RCE (Remote Command Execution):
This is the method of making the server read command that you have entered for it to.
E.g.
Code:
index.php?cmd=whoami
index.php?cmd=net user
Social Enginering:
A common method used to gain information. This can be a long process, but an effective one.
They can patch software, but it will always be people's ignorance that will let you/your target
down.
Cookie poisoning:
This is a method of editing cookies you have already gained, to gain extra privileges. Not a very common method now as of cookies being encrypted, and having to be signed. This exploit can work on some surprising sites, take a look, you may be surprised.
Parameter tampering: (And i think is method is Often called As SESSION HIJACKING, correct me if i am wrong)
An attack usual done by moderfying values in the url. E.g. changing a value to decrease the amount you have to pay on something.
Code:
<input type=”hidden” id=”1008” name=”cost” value=”70.00”>
In this example, an attacker can modify the “value” information of a specific item, thus lowering its cost.

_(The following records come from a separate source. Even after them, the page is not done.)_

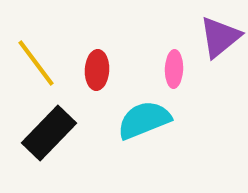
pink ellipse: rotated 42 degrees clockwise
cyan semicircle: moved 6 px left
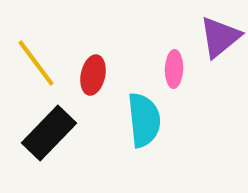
red ellipse: moved 4 px left, 5 px down; rotated 9 degrees clockwise
cyan semicircle: rotated 106 degrees clockwise
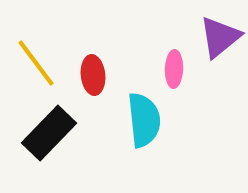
red ellipse: rotated 18 degrees counterclockwise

source: http://www.owasp.org/index.php/Web_Parameter_Tampering
Tamper Data:
A very nifty Firefox addon which is used to modify http/https headers and post parameters.
Admin Auth bypass:
This exploit can be as simple as adding:
Code:
?action=edit
To a URL. This exploit when a server/application allows you to edit by having the valid URL, instead of by cookies. Another method of admin auth bypass is editting the html to proceed even if the password is wrong.